Every GPT Review Feels Like a Downgrade

There’s a special kind of frustration that comes with watching a product you rely on get worse all the time. GPT-4’s cleanly managed operations began to deteriorate after the update. Every update felt less like an improvement and more like someone quietly released something overnight.

Meanwhile, other LLMs (including Claude) are making significant, tangible improvements with each release. The gap was unbridgeable. It was expanding.

But here’s something no one is talking about enough: AI models converge. Immediately. GPT-4, Claude, Gemini. They can all write a decent email, summarize a document, and pretend they understand your brand voice. The raw intelligence gap between boundary models is, in most real business use cases, ineffective.

Which explains the model is no longer a product. A product is a product. We call this The Wrapper Problem. Most AI tools are the same brain in different clothes. The model makes assumptions. The product just… wraps it up. A chat window here, a dark mode there, maybe a plugin marketplace that nobody uses. It’s like choosing a car based on the engine sheet and ignoring the fact that one of them doesn’t have a steering wheel.

The groups found it The Wrapper Problem early on, that they stop choosing engine-based AI tools and start choosing them based on the car, that’s where they’re going to get to.

Claude Actually Does Things on Your Computer

ChatGPT is a very smart text box. You type, it speaks, you copy-paste the output somewhere useful and spend an hour formatting it. That’s all. It lives in its app and is perfectly happy to stay there.

Claude, through Cowork and Claude Code, actually builds things. Presentations. Documents. Drawings. The code then runs. I built a fully functional test app in about 20 minutes, with the agent taking care of all the steps for me. There is no developer. No sprint planning. No waiting for two weeks. Twenty minutes from an idea to a working product. Try doing that in ChatGPT.

For a group of marketers and strategists (not developers), this is the difference between “here’s a script you can use” and “here’s the finished thing.” One is to save you drafts. One saves you an hour.

You don’t need to be an expert to have Claude do technical things for you. It meets you where you are. ChatGPT expects you to bridge the gap yourself.

How to Practically Test AI Tools

If you are making this decision right now, stop comparing models. Start comparing products. Specifically:

Test with real work, not party tricks. Everyone demos well with “write me a sunset poem.” Try “creating a competitive analysis of our Q3 voice in our standard format using our brand voice.” This is where the difference is embarrassing.

Count the steps between “I need this” and “it’s done.” Can the tool deliver actual deliverables, or does it create a draft and spend an hour turning it into a deliverable? A few steps win. Always.
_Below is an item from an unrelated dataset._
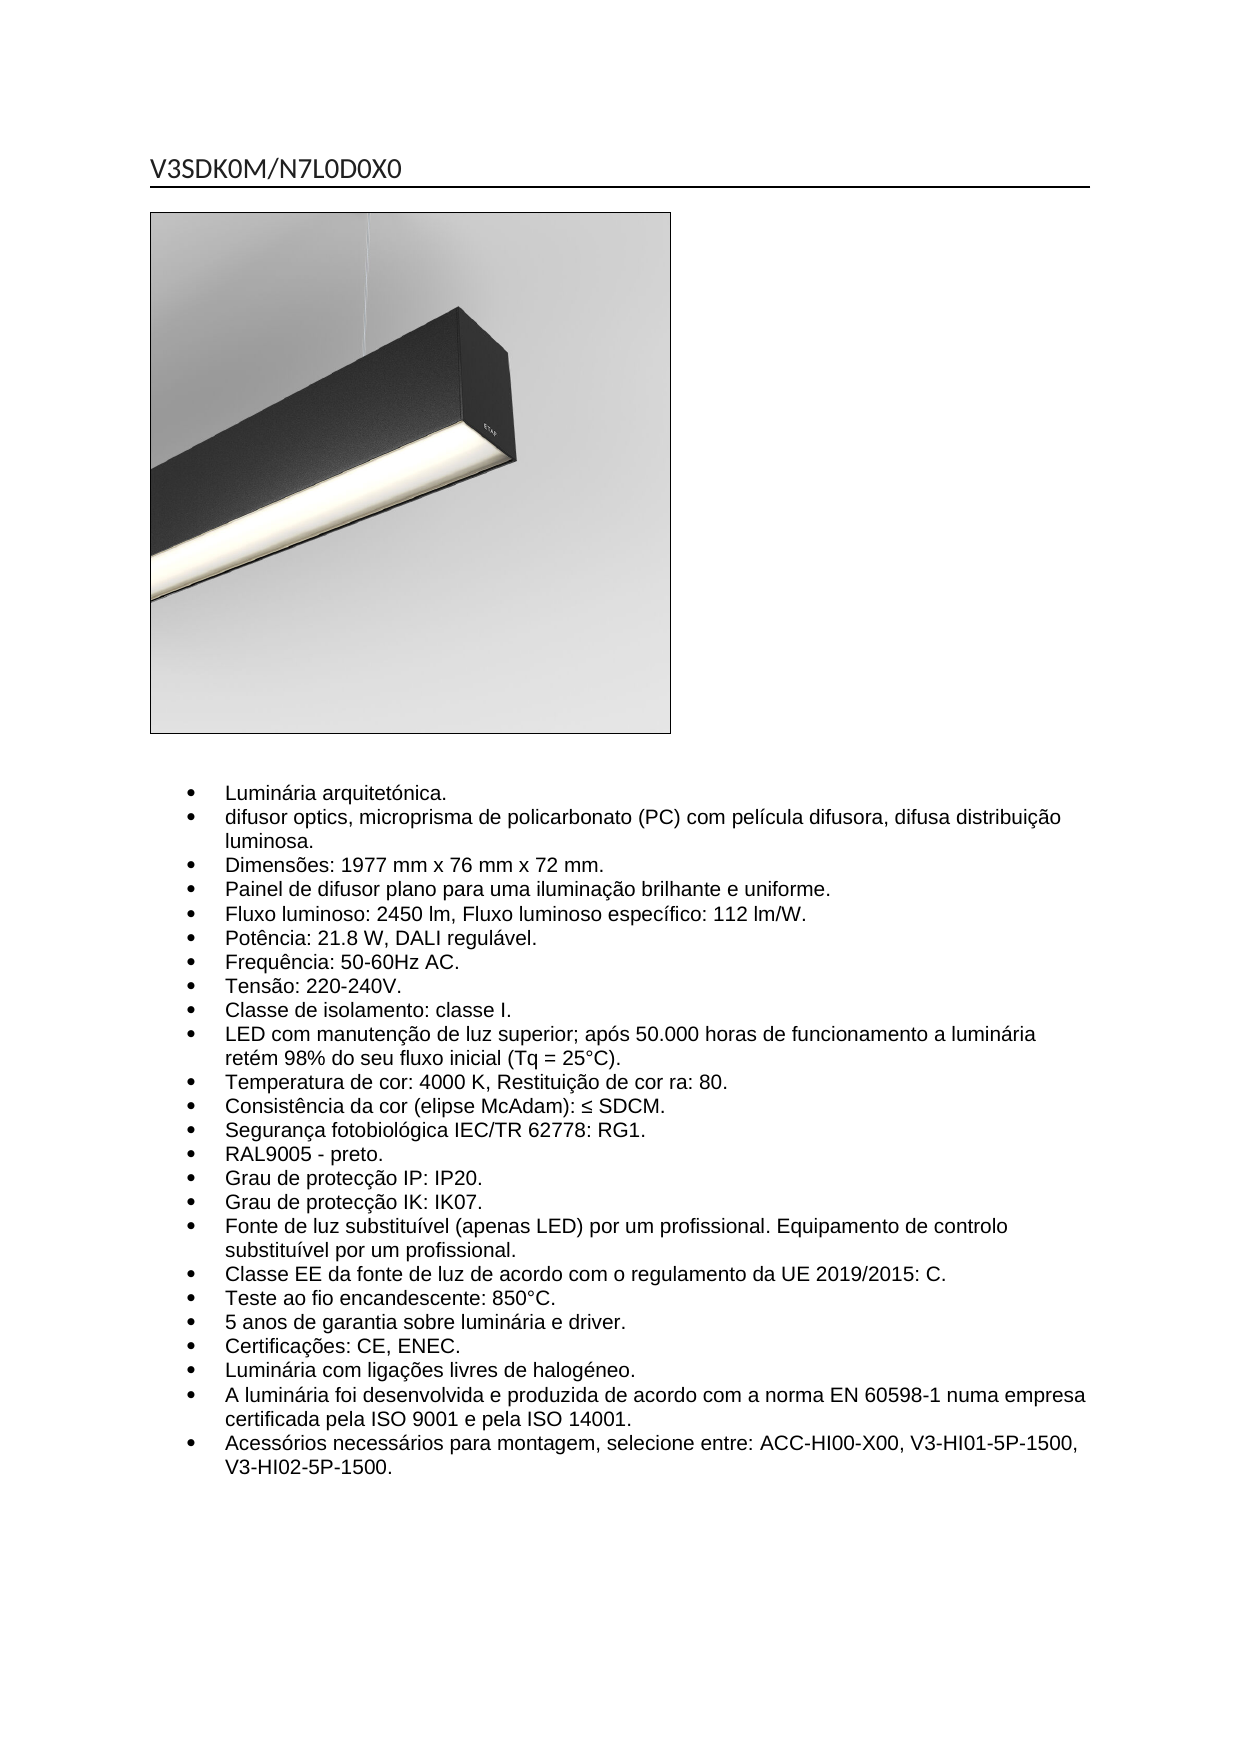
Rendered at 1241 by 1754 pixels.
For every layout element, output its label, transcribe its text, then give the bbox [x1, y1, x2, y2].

Check if it works for a group or just one person. A great tool for you but it can’t work with the productivity island. Good for solo work. It doesn’t matter to the agency.

Watch what they post, not what they announce. ChatGPT continued to announce things. Claude continued to send us things that we actually used. There is a difference, and it seems about three weeks of daily use.

The Takeaway

We didn’t switch from ChatGPT to Claude because of the benchmark. We have changed because one tool has been making our team go slower and the other has been making us faster.

The model wars are coming together. The brand wars have just begun. And right now, Claude is winning that race not because it’s brilliantly integrated, but because it’s built around a simple idea: AI should do work, not just talk about it.

Choose the tool that gets the job done. He is not the one who starts the conversation.